With summer now underway, it is important to remember safety while on or along the water. The majority of us think “An accident will never happen to me!” or “I’m a good swimmer. I don’t need a life jacket.” Even though you may not think it can happen to you, accidents on the water happen more often than you think.
Wisconsin State Law states that all vessels including canoes, kayaks, and paddleboards must have at least one U.S. Coast Guard-approved wearable life jacket for each person on board, and those 13 years or under must wear a life jacket at all times while in a vessel. There are also some startling statistics pertaining to life jacket misuse. In 2015 where the cause of death in a boating accident was known, 76% of fatal boating accident victims drowned. Of those drowning victims with reported life jacket usage (had a life jacket with them), 85% were not wearing a life jacket (American Boating Association). Also, one half of all recreational boating fatalities happen in calm water (U.S. Coast Guard). These statistics are astounding! And while statistics can be scary, nothing is scarier than being in a life or death situation on the water, or seeing another person in danger because they didn’t take the necessary precautions.
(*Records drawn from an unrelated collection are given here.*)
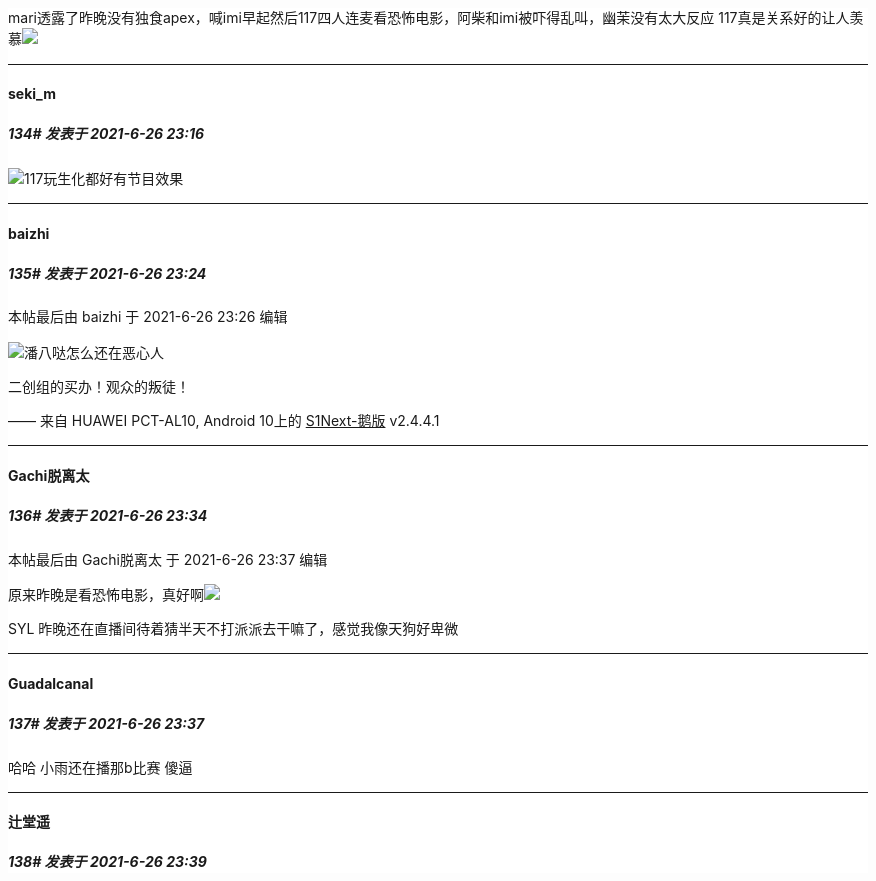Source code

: 
mari透露了昨晚没有独食apex，喊imi早起然后117四人连麦看恐怖电影，阿柴和imi被吓得乱叫，幽茉没有太大反应
117真是关系好的让人羡慕<img src="https://static.saraba1st.com/image/smiley/face2017/139.png" referrerpolicy="no-referrer">


*****

####  seki_m  
##### 134#       发表于 2021-6-26 23:16


<img src="https://static.saraba1st.com/image/smiley/face2017/077.png" referrerpolicy="no-referrer">117玩生化都好有节目效果


*****

####  baizhi  
##### 135#       发表于 2021-6-26 23:24


 本帖最后由 baizhi 于 2021-6-26 23:26 编辑 

<img src="https://static.saraba1st.com/image/smiley/face2017/067.png" referrerpolicy="no-referrer">潘八哒怎么还在恶心人

二创组的买办！观众的叛徒！

—— 来自 HUAWEI PCT-AL10, Android 10上的 [S1Next-鹅版](https://github.com/ykrank/S1-Next/releases) v2.4.4.1


*****

####  Gachi脱离太  
##### 136#       发表于 2021-6-26 23:34


 本帖最后由 Gachi脱离太 于 2021-6-26 23:37 编辑 

原来昨晚是看恐怖电影，真好啊<img src="https://static.saraba1st.com/image/smiley/face2017/136.png" referrerpolicy="no-referrer">


SYL 昨晚还在直播间待着猜半天不打派派去干嘛了，感觉我像天狗好卑微


*****

####  Guadalcanal  
##### 137#       发表于 2021-6-26 23:37


哈哈 小雨还在播那b比赛 傻逼


*****

####  辻堂遥  
##### 138#       发表于 2021-6-26 23:39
This spring I received a brand new kayak for my birthday! I have wanted to get a kayak for the past few years and now I finally have one. I am not the greatest of swimmers which is why being safe on the water is so important to me! I have seen and heard about too many accidents on the water involving adults and children alike that I know the importance of wearing one. Then I got to thinking, “What is the right life jacket for me?” If you have ever researched life jackets you will see that there are many different types, styles, and colors. When choosing a life jacket, think about the activities you will be participating in while wearing it. Are you wearing it for activities like tubing or water skiing, offshore fishing like fly fishing, kayaking or rafting? Think of how you move while doing these activities and which life jacket would be the most comfortable to wear. An uncomfortable life jacket is less likely to be worn, and the only way a life jacket will work is to wear it! This guide can be a great resource when trying to choose a life jacket based on your water activity.
Different life jackets are available for adults, children, and even pets! Next we will talk about life jacket sizing. Life jacket sizing is based on your chest measurement and weight, and may vary based on the brand of your choice. A life jacket should not be too tight or too loose. Think of it like Goldilocks and the Three Bears: not too tight, not too loose, but juuuuust right! Make sure to have all zippers and/or buckles closed at all times so that jacket doesn’t slip off. Another way to test if the life jacket fits is to raise your arms and have another person pull up on the shoulders of the life jacket; if it covers your mouth or face then the life jacket is too big.
Another common misconception is that a throwable flotation device is a sufficient life jacket. This is definitely NOT a life jacket and should not be worn at any time. The US Coast Guard mandates that all vessels 16 feet or longer must have one of these devices on board for immediate accessibility in case of emergency.
Fun on the water and water safety go hand in hand. Now go out and find the life jacket the fits YOU!